◆ Tekst ◆
+-------+

Reprezentacja Polski niezbyt dobrze rozpoczęła eliminacje do przyszłorocznych mistrzostw świata. Drużyna Michała Probierza, mimo że wygrała oba pierwsze spotkania, to stylem nie porywała. Często mecz oglądało się bardzo flegmatycznie, marnie, a czasem nawet żałośnie, przez co reputacja kadry znów poszybowała w dół. Wielu kibiców reprezentacji nie może zrozumieć aktualnego stanu rzeczy i miejsca, w którym znalazła się drużyna. Pod nieobecność Piotra Zielińskiego i Nicoli Zalewskiego drużyna była ospała, apatyczna lub wręcz irytująca. Oba te mecze powodują, iż należy się poważnie zastanowić nad drogą, jaką w ostatnim czasie obrała reprezentacja.
Powodów do zadowolenia nie ma
Reprezentacja Polski w obu meczach miała problem głównie ze składnym budowaniem akcji. Z niewyjaśnionych przyczyn bardzo często akcje były chaotyczne i pozbawione jakiegokolwiek polotu, co skrzętnie wykorzystywali Litwini. Wymienność pozycji, by zaskoczyć jakoś bardziej przeciwników, wręcz nie istniała. Trudno oglądało się to spotkanie, zwłaszcza że w środku pola nie istnieliśmy. Widać było dogłębny brak kogoś, kto będzie potrafił ożywić i przyspieszyć grę. Kimś takim z pewnością jest Piotr Zieliński, jednak z powodów zdrowotnych nie mógł pojawić się na zgrupowaniu. Przejdźmy jednak do meritum. Reprezentacja Polski aktualnie bazuje tylko i wyłącznie na indywidualnościach poszczególnych graczy, dlatego mamy do czynienia z zawodnikami, a nie drużyną. Zatrważająca może być liczba stałych fragmentów gry w obu tych spotkaniach, z których realnie nie byliśmy w stanie stworzyć żadnego poważnego zagrożenia. Często były to nieudane zagrania Frankowskiego lub przeciągnięte centry Szymańskiego.

+-------+

◆ Zadanie 1 ◆
Odpowiedz krótko na pytania do tekstu o reprezentacji Polski.
(a) Ile z pierwszych spotkań eliminacji wygrała drużyna Michała Probierza?
(b) Dlaczego Piotr Zieliński nie mógł pojawić się na zgrupowaniu?
(c) Czyje zagrania i czyje centry wymieniono przy stałych fragmentach gry?
◆ Zadanie 2 ◆
Podaj bez żadnych zmian fragment tekstu o reprezentacji Polski, który leży między słowami "Reprezentacja Polski niezbyt" a "czasie obrała reprezentacja.", razem z tymi słowami.

◆ Dostarczony materiał ◆
+-------+

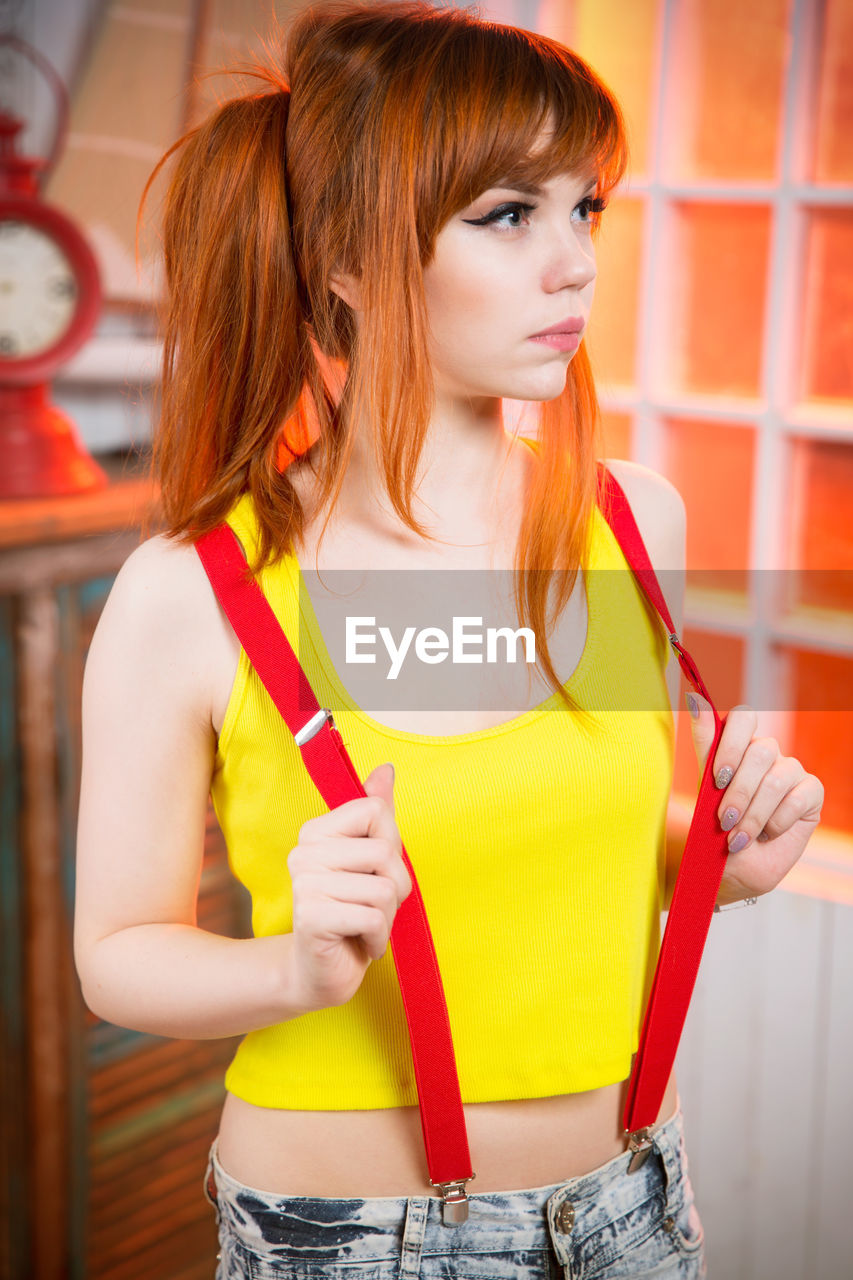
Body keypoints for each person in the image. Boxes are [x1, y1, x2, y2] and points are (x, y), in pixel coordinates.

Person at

+-------+

◆ Rozwiązanie zadania 1 ◆
(a) Oba pierwsze spotkania.
(b) Z powodów zdrowotnych.
(c) Nieudane zagrania Frankowskiego i przeciągnięte centry Szymańskiego.

◆ Rozwiązanie zadania 2 ◆
Reprezentacja Polski niezbyt dobrze rozpoczęła eliminacje do przyszłorocznych mistrzostw świata. Drużyna Michała Probierza, mimo że wygrała oba pierwsze spotkania, to stylem nie porywała. Często mecz oglądało się bardzo flegmatycznie, marnie, a czasem nawet żałośnie, przez co reputacja kadry znów poszybowała w dół. Wielu kibiców reprezentacji nie może zrozumieć aktualnego stanu rzeczy i miejsca, w którym znalazła się drużyna. Pod nieobecność Piotra Zielińskiego i Nicoli Zalewskiego drużyna była ospała, apatyczna lub wręcz irytująca. Oba te mecze powodują, iż należy się poważnie zastanowić nad drogą, jaką w ostatnim czasie obrała reprezentacja.